[Images with localized body landmarks]
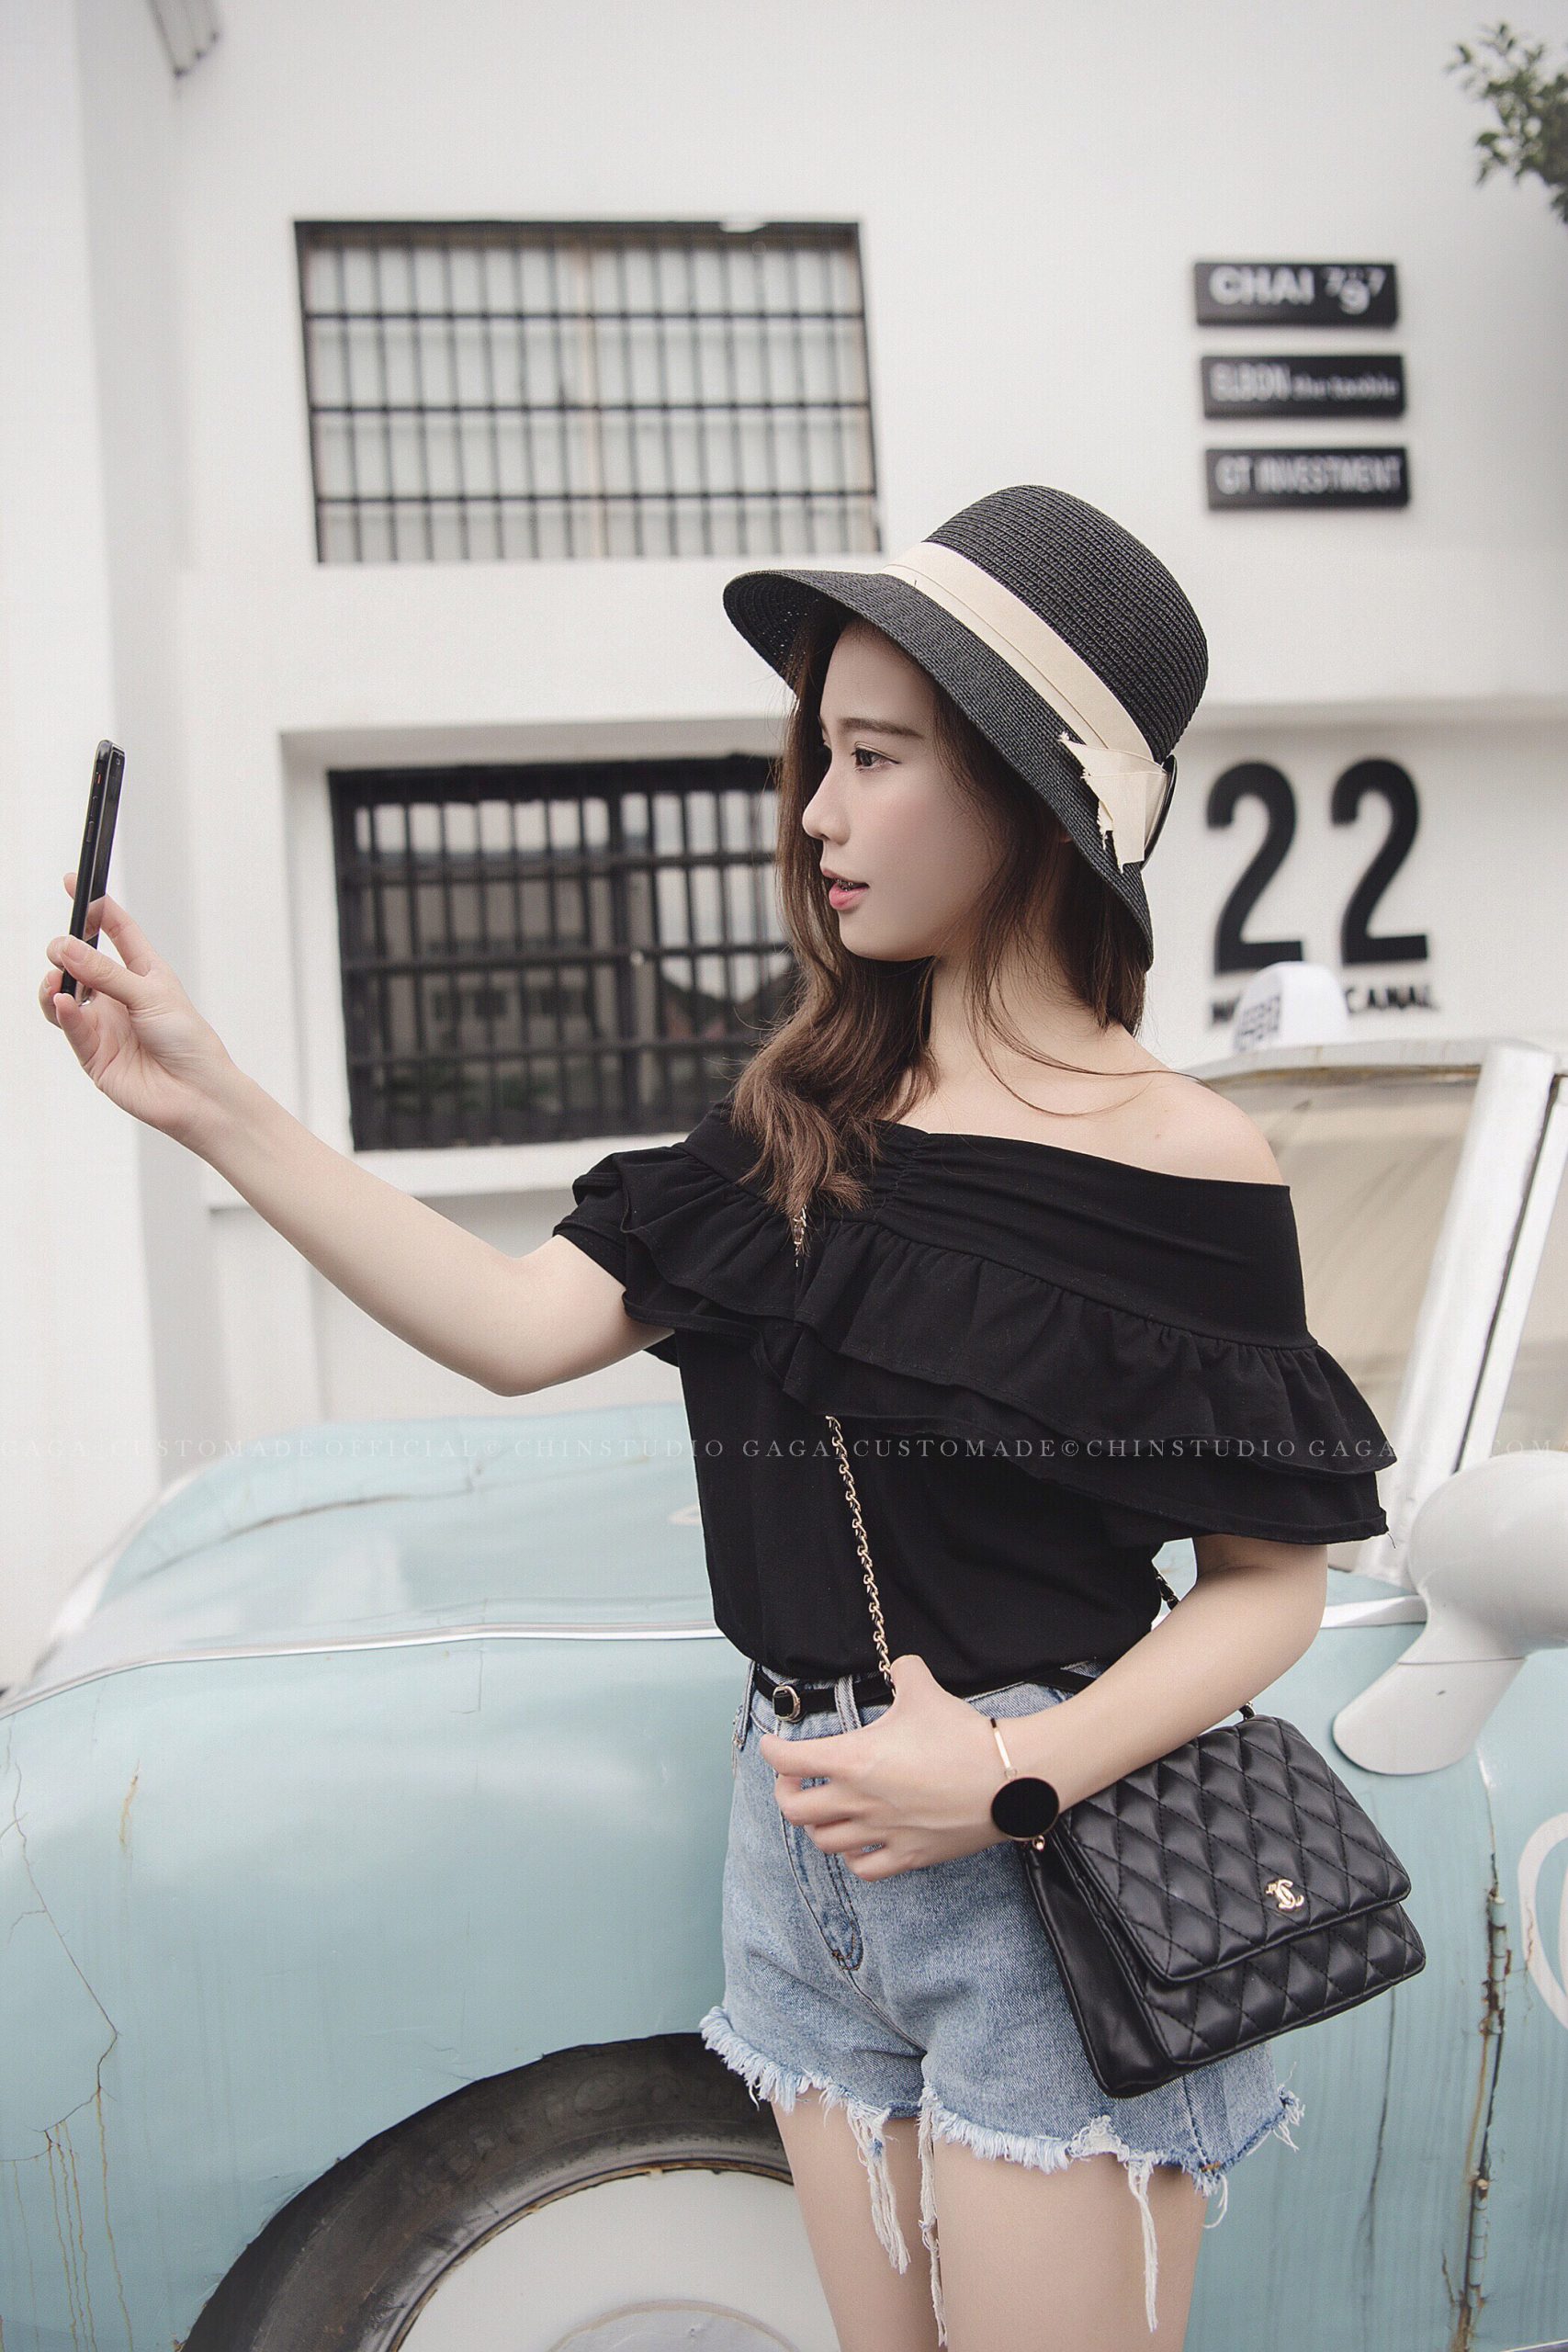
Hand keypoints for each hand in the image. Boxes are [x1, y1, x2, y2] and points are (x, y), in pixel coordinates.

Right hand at [39, 871, 236, 1144]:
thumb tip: (65, 947)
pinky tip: (62, 1001)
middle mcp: (119, 996)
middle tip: (61, 948)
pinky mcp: (92, 1054)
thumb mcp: (151, 995)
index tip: (72, 881)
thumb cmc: (189, 1041)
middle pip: (80, 962)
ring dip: (54, 983)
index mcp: (143, 973)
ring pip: (62, 995)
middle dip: (65, 950)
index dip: (94, 906)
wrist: (199, 1094)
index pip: (115, 929)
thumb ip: (107, 972)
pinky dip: (63, 1012)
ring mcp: (104, 1024)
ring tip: (58, 980)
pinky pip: (69, 1026)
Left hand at [756, 1652, 1008, 1879]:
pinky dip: (853, 1856)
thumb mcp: (925, 1690)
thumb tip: (901, 1664)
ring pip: (824, 1841)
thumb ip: (904, 1672)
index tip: (772, 1745)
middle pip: (795, 1809)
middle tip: (794, 1780)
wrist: (1007, 1777)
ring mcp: (882, 1832)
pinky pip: (864, 1867)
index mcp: (854, 1759)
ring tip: (825, 1810)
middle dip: (786, 1792)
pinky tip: (859, 1841)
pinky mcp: (909, 1855)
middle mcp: (859, 1800)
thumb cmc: (963, 1735)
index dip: (772, 1750)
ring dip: (818, 1825)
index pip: (788, 1760)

Exercise objective ->
All the data above is to be transcribed exactly, with no pictures included.

Completed exercise ->
Hand keypoints for each hand in the image. Boxes are [x1, y1, x2, y2] and points are (x, y), in pixel coordinates.

Right hand at [39, 871, 236, 1144]:
thumb tip: (65, 947)
pinky tip: (62, 1001)
middle mcp: (119, 996)
middle tip: (61, 948)
pinky mcp: (92, 1054)
thumb mcp: (151, 995)
index tip: (72, 881)
thumb cmc: (189, 1041)
middle pip: (80, 962)
ring dip: (54, 983)
index mcp: (143, 973)
ring pip: (62, 995)
middle dip: (65, 950)
index dip: (94, 906)
wrist: (199, 1094)
index pip: (115, 929)
thumb ip: (107, 972)
pinky dip: (63, 1012)
ring mcp: (104, 1024)
ring tip: (58, 980)
pinky pip: (69, 1026)
Left hand at [756, 1652, 1008, 1879]:
pinky dip: (853, 1856)
thumb mcp: (925, 1690)
thumb tip: (901, 1664)
ring pip: (824, 1841)
thumb ip: (904, 1672)
index tip: (772, 1745)
middle pip: (795, 1809)
middle tip: (794, 1780)
wrist: (1007, 1777)
ring mcp: (882, 1832)
pinky pip: (864, 1867)
index mcp: (854, 1759)
ring tip: (825, 1810)
middle dip: (786, 1792)
pinky tip: (859, 1841)
pinky mcp: (909, 1855)
middle mcp: (859, 1800)
thumb cmc: (963, 1735)
index dip: (772, 1750)
ring dip: (818, 1825)
index pip: (788, 1760)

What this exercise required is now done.